Ostrava Days (4): Promises of intriguing program delivers dullness and disappointment

 Czech RepublicCzech Republic Ostrava Days (4): Massobrio, De Bièvre, Ames, Polansky, Hiller, Sievers: ZWERM, Ostravská Banda String Quartet, Jeroen Stevens (percussion), Jutta Troch (harp), Larry Polansky (guitar), Péter Balog (guitar), Philharmonic Hall, Ostrava, Czech Republic. 02.09.2011 (GG)

Alessandro Massobrio: Pale Blue Meadows
Guy De Bièvre: Pokertest
Charles Ames: Excursion
Larry Polansky: for jim, ben and lou
Lejaren Hiller: String Quartet No. 6
Beau Sievers: Memory Networks
Larry Polansky: Ensembles of Note

Given that this concert had some of the most intriguing promise of the Ostrava Days Festival, its overall dullness – and there is no better word – was a disappointment. Composers and musicians like Steven Mackey and the Dither quartet have been cultivating the electric guitar as the new instrumental frontier in contemporary classical music, and doing it in ways that are both idiomatically creative and that harness the depth and power of classical forms. To see the instrument featured so prominently on the program led me to expect adventurousness and surprise.

The fault seemed to lie as much with the musicians as the composers. ZWERM is a technically adept group but they have a dearth of musical charisma. Rather than play with a sense of inherent confidence – the feeling that they know the music and know what they want to do with it – they seem hesitant, almost apologetic for the sounds they are about to produce. They were not effective advocates for the pieces.
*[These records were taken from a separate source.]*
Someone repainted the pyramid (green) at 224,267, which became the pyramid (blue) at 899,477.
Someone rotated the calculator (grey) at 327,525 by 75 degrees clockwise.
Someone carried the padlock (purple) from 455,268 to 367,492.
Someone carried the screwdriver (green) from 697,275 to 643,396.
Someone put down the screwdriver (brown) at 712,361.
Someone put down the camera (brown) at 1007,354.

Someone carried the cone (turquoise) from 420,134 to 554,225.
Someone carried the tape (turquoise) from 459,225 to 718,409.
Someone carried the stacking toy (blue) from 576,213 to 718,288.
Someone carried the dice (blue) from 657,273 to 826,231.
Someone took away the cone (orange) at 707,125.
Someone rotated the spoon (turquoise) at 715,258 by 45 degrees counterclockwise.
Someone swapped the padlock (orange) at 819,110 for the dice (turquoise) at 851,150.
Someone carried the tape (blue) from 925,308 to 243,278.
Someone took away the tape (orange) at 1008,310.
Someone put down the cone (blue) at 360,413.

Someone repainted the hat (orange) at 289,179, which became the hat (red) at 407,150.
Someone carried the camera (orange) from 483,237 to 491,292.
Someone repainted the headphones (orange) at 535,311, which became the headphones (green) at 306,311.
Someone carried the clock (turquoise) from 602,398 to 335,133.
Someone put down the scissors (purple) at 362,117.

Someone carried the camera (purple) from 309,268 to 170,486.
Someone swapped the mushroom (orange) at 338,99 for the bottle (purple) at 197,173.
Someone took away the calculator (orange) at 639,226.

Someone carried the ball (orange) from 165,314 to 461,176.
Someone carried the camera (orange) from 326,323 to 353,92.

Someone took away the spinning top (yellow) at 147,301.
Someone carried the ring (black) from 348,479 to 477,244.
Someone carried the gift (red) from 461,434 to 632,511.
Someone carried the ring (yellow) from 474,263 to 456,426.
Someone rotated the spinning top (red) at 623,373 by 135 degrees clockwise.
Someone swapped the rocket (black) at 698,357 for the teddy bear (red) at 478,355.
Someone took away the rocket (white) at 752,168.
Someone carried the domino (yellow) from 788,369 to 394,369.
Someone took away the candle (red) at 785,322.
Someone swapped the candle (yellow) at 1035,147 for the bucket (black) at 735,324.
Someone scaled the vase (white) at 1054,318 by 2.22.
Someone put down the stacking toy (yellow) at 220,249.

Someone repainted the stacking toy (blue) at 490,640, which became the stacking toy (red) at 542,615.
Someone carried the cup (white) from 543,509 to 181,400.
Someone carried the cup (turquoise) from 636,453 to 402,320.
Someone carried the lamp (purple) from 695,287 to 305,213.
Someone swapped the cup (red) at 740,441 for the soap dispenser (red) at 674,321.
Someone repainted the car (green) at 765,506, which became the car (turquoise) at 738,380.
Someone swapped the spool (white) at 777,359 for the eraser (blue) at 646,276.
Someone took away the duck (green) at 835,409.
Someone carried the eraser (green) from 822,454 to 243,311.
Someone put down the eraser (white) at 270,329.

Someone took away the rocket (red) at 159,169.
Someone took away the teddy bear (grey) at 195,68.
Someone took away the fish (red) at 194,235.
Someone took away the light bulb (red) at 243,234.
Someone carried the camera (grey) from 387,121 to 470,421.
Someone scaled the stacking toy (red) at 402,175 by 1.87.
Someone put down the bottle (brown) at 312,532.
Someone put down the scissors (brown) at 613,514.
There was also, surprisingly, very little exploration of the possibilities inherent in the electric guitar, an instrument that even a novice can use to produce interesting sounds, even if they can’t actually play it that well. Working with sound itself, outside of questions of structure and form, is one of the fundamental elements of new and experimental music, so a concert featuring the electric “axe” that is so mild, polite and often musically uninteresting is disappointing.

The pieces from Alessandrio Massobrio, Guy De Bièvre, and Beau Sievers had their moments of crunchy delights, but each of them seemed lost within their own concepts, dutifully proceeding in ways that followed the stated structural method, but without much attention paid to producing musical statements – to actually saying something. They sounded more like exercises, De Bièvre’s Pokertest being a case in point. It’s a piece based on principles from the card game, one that combines skill, luck and the tension of not knowing exactly what one’s opponent honestly holds. But the music drifted, presenting relatively sparse moments that seemed to have no connection to each other – as if the guitarists, isolated from each other, were actually playing solitaire.

Charles Ames’s second piece in the festival has convinced me that while he may be a strong thinker and creator of systems for understanding and producing music, he’s not a composer. His Excursion was made using a computer process that created a twelve-minute sequence of quasi-dissonant arpeggiations, and that’s that. The musician (Péter Balog, who seemed to be struggling at times) runs through them, and it ends. It’s a method for making a piece, but it’s just a start. Ames, unfortunately, thinks it’s an end.

Larry Polansky, a guitarist himself, touched the low and high points of the evening. His Ensembles of Note has massed guitars, piano, percussion, clarinet and harp all playing the same riff over and over again – like a Glenn Branca piece but with less content and sonic interest. I understand the impulse to have fun, and applaud it, but the riff and execution are just plain dull. However, his trio for percussion plus detuned guitar and harp, called for jim, ben and lou, is quite appealing, and given a wonderful performance by Toon Callier, Jutta Troch and Jeroen Stevens. The detuned strings (and the percussionist further detunes the guitar pegs as the instrument is played in the first movement) have a glistening, lapidary sound, like shining stones on a forest floor. The second section is exceptionally simple and moving, the musicians accompanying themselves as they sing a Yiddish resistance song, the music as sincere and winningly shambling as a Tom Waits song, the expression communal and tinged with history.

The highlight of the concert, and one of the high points of the festival, had nothing to do with guitars. It was the Ostravská Banda String Quartet’s assured, energetic playing of the Lejaren Hiller Quartet No. 6. In contrast to pieces that are satisfied with the process of their own creation and nothing more, Hiller used complex chance processes to develop the material to write into an intelligent, skillful and often witty piece. The process doesn’t replace his exceptional craft – it supports it. With its rapid shifts in style and tempo, its juxtaposition of pitched sound and noise, and its truly great rendition of his impressions of Saturday morning television cartoon music, the quartet anticipates some of the work of John Adams and John Zorn. Yet Hiller’s piece, dating from 1973, has somehow trumped them both. This was a treat for the soul and the mind.